- Spencer Park
- Coordinates: 35°00′21″S 117°54′00″E﻿ / ﻿35.0057°S 117.900°E
- Country: Australia
- State: Western Australia
- City: Albany
- LGA(s): City of Albany;
- Location: 2.5 km (1.6 mi) from Albany;

Government
- • State electorate(s): Albany;
- • Federal division(s): O'Connor;

Area
- • Total: 2.2 km^{2} (0.85 sq mi)

Population
- • Total(s): 3,445 (SAL 2021)
- Postcode: 6330
Suburbs around Spencer Park
| Collingwood Heights | Collingwood Heights | Collingwood Park |
| Yakamia | Spencer Park | Seppings |
| Centennial Park | Mira Mar | Mira Mar |

= Spencer Park, Western Australia =

Suburb of the City of Albany, Western Australia

Spencer Park is a north-eastern suburb of Albany in southern Western Australia north-northeast of Albany's central business district.
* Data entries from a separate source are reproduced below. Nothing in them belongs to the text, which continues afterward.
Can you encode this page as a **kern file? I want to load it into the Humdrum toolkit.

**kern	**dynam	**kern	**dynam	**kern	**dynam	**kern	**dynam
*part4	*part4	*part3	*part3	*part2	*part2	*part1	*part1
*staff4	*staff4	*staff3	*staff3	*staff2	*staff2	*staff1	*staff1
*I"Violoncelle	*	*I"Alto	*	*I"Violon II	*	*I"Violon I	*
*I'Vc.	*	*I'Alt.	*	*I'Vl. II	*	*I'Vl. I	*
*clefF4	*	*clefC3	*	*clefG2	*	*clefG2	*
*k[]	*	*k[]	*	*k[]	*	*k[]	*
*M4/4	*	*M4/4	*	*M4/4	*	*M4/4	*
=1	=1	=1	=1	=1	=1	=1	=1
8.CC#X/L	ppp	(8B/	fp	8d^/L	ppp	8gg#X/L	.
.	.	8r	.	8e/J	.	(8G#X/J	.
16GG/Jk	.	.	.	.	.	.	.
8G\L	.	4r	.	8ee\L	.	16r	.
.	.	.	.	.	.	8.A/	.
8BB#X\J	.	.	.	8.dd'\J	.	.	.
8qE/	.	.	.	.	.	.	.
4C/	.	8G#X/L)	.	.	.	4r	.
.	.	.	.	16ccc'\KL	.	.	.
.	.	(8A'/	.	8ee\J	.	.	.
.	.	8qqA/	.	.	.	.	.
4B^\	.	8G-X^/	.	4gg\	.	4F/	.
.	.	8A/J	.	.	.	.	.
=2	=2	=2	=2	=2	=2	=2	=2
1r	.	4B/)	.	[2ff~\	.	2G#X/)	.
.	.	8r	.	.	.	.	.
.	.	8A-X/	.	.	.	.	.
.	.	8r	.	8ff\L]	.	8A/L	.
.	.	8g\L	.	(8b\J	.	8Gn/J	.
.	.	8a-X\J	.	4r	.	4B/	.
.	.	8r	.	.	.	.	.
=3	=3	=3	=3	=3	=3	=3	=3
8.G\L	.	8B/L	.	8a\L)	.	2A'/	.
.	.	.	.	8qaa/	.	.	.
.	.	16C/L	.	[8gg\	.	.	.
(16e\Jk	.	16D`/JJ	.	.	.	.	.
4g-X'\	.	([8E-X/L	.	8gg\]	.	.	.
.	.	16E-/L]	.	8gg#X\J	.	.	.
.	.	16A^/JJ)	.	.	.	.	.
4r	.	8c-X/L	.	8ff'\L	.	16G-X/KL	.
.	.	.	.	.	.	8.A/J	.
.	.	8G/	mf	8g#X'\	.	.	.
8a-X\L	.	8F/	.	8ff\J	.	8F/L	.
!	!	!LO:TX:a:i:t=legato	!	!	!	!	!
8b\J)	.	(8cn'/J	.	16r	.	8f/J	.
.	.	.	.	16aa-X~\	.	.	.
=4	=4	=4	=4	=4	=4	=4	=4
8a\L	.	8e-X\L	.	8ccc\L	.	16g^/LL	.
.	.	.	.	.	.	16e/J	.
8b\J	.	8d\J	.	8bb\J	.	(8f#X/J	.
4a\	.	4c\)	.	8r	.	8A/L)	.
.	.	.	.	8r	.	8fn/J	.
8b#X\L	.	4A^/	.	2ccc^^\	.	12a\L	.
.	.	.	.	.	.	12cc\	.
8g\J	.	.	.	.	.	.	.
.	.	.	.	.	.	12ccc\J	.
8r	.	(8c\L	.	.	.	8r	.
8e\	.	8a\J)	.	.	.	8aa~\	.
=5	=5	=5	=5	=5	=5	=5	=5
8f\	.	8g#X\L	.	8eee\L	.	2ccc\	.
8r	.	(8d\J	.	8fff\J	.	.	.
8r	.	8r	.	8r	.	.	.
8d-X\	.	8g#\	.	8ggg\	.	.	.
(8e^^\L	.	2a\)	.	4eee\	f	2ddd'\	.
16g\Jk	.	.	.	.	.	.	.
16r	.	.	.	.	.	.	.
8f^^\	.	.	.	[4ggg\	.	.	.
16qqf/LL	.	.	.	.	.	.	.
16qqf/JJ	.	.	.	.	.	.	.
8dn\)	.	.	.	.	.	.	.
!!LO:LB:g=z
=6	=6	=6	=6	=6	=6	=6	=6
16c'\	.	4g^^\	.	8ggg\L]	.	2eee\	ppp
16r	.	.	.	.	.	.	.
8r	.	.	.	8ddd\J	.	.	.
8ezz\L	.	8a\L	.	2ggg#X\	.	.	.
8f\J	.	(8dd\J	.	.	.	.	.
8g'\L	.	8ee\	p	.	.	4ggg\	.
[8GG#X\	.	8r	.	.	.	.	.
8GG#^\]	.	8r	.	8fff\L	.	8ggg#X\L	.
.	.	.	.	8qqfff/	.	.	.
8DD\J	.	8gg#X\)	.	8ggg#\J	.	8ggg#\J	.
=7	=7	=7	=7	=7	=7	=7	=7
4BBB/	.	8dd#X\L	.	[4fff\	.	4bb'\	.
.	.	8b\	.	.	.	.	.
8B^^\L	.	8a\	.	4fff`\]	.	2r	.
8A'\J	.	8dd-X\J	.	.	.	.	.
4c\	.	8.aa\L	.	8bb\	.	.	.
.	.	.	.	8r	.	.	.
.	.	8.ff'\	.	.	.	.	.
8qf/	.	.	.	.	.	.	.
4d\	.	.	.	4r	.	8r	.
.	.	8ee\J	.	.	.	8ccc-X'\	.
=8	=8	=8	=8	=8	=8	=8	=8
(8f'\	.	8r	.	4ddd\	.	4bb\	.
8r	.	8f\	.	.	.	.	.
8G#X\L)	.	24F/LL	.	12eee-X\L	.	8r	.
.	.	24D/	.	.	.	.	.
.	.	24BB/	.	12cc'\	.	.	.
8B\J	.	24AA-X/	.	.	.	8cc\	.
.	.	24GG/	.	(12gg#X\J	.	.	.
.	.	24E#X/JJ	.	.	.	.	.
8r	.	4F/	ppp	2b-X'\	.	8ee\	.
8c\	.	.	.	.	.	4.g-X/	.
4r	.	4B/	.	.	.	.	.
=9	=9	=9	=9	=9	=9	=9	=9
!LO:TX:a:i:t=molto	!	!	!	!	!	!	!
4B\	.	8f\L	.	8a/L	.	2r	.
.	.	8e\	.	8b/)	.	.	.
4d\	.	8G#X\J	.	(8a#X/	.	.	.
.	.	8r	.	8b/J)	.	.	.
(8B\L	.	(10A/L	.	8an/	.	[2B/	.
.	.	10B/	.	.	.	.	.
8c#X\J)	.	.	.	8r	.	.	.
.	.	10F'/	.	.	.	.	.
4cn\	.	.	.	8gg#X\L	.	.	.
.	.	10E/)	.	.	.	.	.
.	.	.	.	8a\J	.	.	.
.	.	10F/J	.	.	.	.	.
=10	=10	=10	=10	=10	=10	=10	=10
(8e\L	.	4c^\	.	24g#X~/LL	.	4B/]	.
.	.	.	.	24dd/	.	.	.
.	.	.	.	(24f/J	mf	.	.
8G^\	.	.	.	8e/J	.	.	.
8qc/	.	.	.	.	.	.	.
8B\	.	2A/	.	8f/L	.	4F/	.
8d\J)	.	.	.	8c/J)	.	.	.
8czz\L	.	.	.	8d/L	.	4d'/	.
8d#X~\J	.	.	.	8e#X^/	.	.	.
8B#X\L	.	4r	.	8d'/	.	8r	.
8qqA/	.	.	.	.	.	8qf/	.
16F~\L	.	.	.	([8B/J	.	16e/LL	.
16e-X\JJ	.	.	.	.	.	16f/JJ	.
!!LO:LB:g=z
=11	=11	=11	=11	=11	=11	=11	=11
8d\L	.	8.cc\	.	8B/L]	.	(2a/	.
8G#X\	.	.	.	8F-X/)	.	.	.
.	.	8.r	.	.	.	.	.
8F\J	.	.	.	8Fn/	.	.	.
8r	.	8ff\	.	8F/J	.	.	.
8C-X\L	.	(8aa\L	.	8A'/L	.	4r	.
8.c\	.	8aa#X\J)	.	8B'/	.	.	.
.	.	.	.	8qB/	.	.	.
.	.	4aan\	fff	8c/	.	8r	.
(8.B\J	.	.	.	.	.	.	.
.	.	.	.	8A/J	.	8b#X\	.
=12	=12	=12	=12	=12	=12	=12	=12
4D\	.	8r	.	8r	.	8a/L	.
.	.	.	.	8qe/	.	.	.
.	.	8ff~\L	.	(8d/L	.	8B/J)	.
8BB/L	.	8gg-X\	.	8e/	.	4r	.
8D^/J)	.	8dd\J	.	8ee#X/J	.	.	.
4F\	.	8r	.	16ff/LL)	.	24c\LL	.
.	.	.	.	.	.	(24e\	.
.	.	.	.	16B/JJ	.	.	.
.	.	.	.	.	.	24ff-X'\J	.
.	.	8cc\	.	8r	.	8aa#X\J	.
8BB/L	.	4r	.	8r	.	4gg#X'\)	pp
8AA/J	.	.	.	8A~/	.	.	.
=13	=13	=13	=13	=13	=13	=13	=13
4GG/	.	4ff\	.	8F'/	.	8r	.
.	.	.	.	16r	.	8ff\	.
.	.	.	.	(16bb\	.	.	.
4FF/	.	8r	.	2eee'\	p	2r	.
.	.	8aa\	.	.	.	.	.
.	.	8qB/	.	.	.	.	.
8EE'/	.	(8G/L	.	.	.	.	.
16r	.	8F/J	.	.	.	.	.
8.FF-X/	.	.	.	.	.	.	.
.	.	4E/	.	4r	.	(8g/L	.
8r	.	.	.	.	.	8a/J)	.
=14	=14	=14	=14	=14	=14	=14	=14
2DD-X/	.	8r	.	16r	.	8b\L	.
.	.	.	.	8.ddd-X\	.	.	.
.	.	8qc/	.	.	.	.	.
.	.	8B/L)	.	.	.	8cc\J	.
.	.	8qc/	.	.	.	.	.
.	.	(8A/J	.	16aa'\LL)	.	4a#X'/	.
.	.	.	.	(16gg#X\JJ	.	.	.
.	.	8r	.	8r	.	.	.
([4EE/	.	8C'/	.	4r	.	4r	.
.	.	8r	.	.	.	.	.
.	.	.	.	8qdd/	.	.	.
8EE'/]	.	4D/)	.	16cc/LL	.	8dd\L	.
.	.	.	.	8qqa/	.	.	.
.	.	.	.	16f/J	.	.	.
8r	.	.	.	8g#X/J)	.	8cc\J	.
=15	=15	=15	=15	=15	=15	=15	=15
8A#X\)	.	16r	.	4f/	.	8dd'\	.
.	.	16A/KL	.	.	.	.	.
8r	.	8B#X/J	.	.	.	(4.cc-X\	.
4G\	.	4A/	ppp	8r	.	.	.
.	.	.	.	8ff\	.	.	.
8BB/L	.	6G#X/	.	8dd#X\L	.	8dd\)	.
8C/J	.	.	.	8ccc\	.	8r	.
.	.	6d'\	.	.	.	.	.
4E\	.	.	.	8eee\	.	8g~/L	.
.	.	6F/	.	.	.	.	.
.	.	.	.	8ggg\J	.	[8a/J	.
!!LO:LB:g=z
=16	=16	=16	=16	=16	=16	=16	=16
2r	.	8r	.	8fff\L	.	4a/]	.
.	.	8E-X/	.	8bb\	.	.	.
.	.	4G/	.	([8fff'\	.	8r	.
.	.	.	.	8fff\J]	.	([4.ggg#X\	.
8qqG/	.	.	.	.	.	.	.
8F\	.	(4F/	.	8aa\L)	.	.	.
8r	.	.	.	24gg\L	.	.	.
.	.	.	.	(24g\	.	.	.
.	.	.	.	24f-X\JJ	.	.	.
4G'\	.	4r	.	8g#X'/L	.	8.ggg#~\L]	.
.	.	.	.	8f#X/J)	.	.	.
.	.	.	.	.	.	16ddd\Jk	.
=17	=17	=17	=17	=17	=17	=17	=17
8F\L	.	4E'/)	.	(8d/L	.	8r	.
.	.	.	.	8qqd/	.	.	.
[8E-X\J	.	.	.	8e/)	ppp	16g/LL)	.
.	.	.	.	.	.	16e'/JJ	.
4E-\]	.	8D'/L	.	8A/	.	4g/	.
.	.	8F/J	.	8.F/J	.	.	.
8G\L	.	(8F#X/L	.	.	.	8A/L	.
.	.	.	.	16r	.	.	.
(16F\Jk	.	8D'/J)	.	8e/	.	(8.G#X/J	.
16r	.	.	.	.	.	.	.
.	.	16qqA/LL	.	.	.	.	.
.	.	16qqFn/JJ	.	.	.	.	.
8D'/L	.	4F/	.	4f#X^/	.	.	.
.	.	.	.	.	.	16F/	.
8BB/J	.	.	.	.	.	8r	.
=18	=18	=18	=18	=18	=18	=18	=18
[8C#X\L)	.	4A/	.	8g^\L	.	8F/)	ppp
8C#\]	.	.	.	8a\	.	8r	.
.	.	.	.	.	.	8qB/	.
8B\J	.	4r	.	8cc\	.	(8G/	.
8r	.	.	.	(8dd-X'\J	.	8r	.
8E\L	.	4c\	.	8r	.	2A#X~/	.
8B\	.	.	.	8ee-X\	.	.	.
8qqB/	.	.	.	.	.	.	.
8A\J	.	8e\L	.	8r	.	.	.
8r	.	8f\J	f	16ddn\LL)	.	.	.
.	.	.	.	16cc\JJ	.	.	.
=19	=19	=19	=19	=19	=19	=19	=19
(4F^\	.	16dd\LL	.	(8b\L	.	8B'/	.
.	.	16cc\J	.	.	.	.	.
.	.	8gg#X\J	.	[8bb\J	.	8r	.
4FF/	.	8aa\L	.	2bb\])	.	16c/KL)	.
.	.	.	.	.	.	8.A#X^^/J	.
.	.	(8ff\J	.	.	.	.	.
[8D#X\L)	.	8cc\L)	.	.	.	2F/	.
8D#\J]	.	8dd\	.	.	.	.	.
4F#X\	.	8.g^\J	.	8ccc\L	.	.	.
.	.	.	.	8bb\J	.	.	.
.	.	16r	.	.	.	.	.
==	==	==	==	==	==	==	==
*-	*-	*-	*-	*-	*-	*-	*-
Its local government area is the City of Albany, and the suburb was gazetted in 1954.

==Geography==
The suburb, named after Albany's first Government Resident Sir Richard Spencer RN and gazetted in 1954, is bounded by Ulster Road to the west and north, Collingwood Road to the southeast and North Road to the south. There are two housing estates in Spencer Park. Woodrise And Breaksea Estate. Woodrise is located in the southwest corner and Breaksea Estate is located in the northeast corner

==Facilities==
Spencer Park contains a shopping centre, fuel station, a retirement home and the Albany Regional Hospital, as well as two schools: St Joseph's College, a Catholic school and a public primary school, Spencer Park Primary School. Spencer Park has a median age of 43.